Transition between thorax and abdomen marked by change in shape of segments and chaetae (Figs 31 A, 32A); abdominal segments multiannulated with hooded hooks throughout. Abdominal noto- and neuropodia with well separated glandular tori pads positioned anteriorly (Figs 31 A, 32A). Anterior noto- and neuropodia with 10–12 hooks per fascicle, reducing to two notopodial hooks and 4–5 neuropodial hooks in far posterior. Abdominal hooks with short hoods, not extending beyond main fang (Fig. 32 D, E). Hooks with multiple teeth, in frontal view with 3–4 rows; 3–4 in basal row, 4–5 in superior rows (Fig. 32 D, E). One pre-pygidial segment with notopodial spines and neuropodial hooks. Additional segment incomplete, with two acicular hooks per notopodial lobe. Two inflated, heart-shaped anal cirri (Figs 31 C, 32C). Branchiae absent.

Methyl green staining pattern. Anterior end and thoracic region stain uniformly light green (Fig. 33 A), darker on posterior half of thorax (Fig. 33 A). First two abdominal segments stain on the anterior and posterior halves of segments, leaving intra–segmental grooves and parapodial tori unstained; following abdominal segments stain only as a posterior band on each segment (Fig. 33 A); posterior third of the body and pygidium stain uniformly green.

Distribution. Only known from Oahu, Hawaii.

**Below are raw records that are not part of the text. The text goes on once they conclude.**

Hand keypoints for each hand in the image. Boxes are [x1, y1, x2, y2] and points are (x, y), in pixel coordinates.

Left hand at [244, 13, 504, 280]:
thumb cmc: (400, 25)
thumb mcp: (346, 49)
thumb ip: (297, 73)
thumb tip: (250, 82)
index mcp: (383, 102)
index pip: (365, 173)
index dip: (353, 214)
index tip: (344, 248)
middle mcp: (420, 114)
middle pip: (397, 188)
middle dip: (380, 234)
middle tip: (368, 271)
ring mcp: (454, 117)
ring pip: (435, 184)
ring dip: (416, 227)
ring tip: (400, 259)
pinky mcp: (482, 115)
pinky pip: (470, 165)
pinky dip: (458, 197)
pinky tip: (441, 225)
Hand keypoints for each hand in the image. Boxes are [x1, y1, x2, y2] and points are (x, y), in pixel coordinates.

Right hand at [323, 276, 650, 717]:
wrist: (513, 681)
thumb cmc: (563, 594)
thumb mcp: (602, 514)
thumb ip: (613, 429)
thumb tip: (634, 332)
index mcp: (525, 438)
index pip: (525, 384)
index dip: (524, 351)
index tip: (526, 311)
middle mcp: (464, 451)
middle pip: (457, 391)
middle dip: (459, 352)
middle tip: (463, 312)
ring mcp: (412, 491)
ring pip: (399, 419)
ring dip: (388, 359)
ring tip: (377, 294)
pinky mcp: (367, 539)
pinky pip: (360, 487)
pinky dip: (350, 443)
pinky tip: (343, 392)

Remarks. This new species differs from the other two species previously assigned to Pulliella, Scyphoproctus armata comb. nov., (Fauvel, 1929) and Scyphoproctus pseudoarmata (Silva, 1965) comb. nov., by the number of thoracic segments, number of pre-pygidial segments with notoacicular spines and the shape of the anal cirri. For instance, S. armata comb. nov. has nine thoracic chaetigers with only capillaries, S. pseudoarmata has 12–13 and S. edmondsoni sp. nov., has 9–10. The number of pre-pygidial segments with notospines and neurohooks in S. armata comb. nov. is 8–11, in S. pseudoarmata comb. nov., it is 6–8 and in S. edmondsoni sp. nov., only one pre-pygidial segment has notospines and neurohooks. Anal cirri are digitate in S. armata comb. nov., filiform in S. pseudoarmata comb. nov., and inflated in S. edmondsoni sp. nov. Eyespots have not been reported in S. pseudoarmata, but these may be hidden below the peristomium.

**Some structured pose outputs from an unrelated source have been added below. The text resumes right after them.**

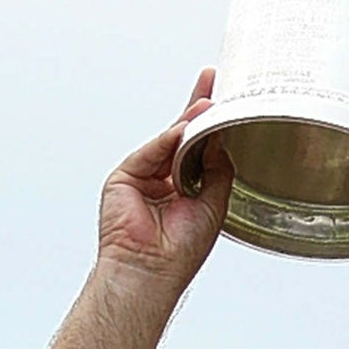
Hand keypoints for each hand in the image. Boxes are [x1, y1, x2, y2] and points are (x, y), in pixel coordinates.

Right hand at [98, 69, 232, 279]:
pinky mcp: (124, 177)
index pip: (200, 147)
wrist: (153, 269)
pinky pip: (150, 151)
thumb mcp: (215, 201)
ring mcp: (143, 176)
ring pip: (168, 140)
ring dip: (189, 122)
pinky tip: (183, 131)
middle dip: (198, 108)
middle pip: (182, 134)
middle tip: (213, 79)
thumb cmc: (182, 249)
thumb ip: (218, 168)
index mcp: (186, 187)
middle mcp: (164, 179)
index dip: (211, 123)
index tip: (224, 96)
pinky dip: (167, 140)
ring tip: (209, 105)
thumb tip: (221, 137)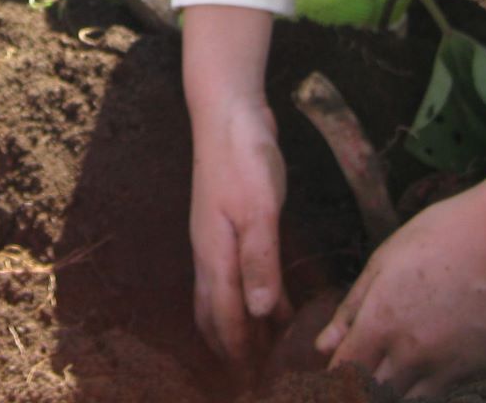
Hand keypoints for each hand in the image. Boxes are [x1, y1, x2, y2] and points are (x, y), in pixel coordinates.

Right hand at [189, 90, 287, 366]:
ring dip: (242, 326)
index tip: (252, 384)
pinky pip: (236, 275)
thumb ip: (260, 261)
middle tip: (254, 376)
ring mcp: (216, 238)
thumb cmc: (243, 156)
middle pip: (215, 314)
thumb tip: (258, 314)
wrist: (228, 111)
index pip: (224, 318)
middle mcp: (210, 252)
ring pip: (223, 297)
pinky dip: (252, 298)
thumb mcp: (259, 210)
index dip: (238, 354)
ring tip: (266, 352)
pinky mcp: (229, 224)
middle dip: (232, 348)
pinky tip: (275, 307)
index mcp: (215, 254)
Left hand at [317, 178, 485, 396]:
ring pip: (408, 399)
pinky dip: (429, 383)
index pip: (345, 372)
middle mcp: (412, 352)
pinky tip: (428, 361)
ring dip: (393, 390)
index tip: (333, 375)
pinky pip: (444, 390)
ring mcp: (447, 365)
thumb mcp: (383, 261)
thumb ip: (351, 309)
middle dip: (361, 386)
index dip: (334, 378)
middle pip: (373, 392)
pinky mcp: (476, 368)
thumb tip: (322, 346)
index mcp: (381, 322)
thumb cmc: (438, 237)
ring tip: (391, 369)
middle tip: (362, 370)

The modified pygidium in all 56 specimens of S. edmondsoni sp. nov., had one of two stages in the posterior end: 1) pygidium forming a globular and glandular mass without distinct segments or chaetae or 2) pygidium with two distinct and inflated anal cirri and two fused segments not forming a distinct anal plate.

Etymology. This species is named after Dr. Charles Edmondson, a pioneer in studying Hawaiian marine invertebrates whose publications, especially the book entitled “The Reef and Shore Fauna of Hawaii” (Edmondson 1933; 1946), have inspired and guided most of the current researchers.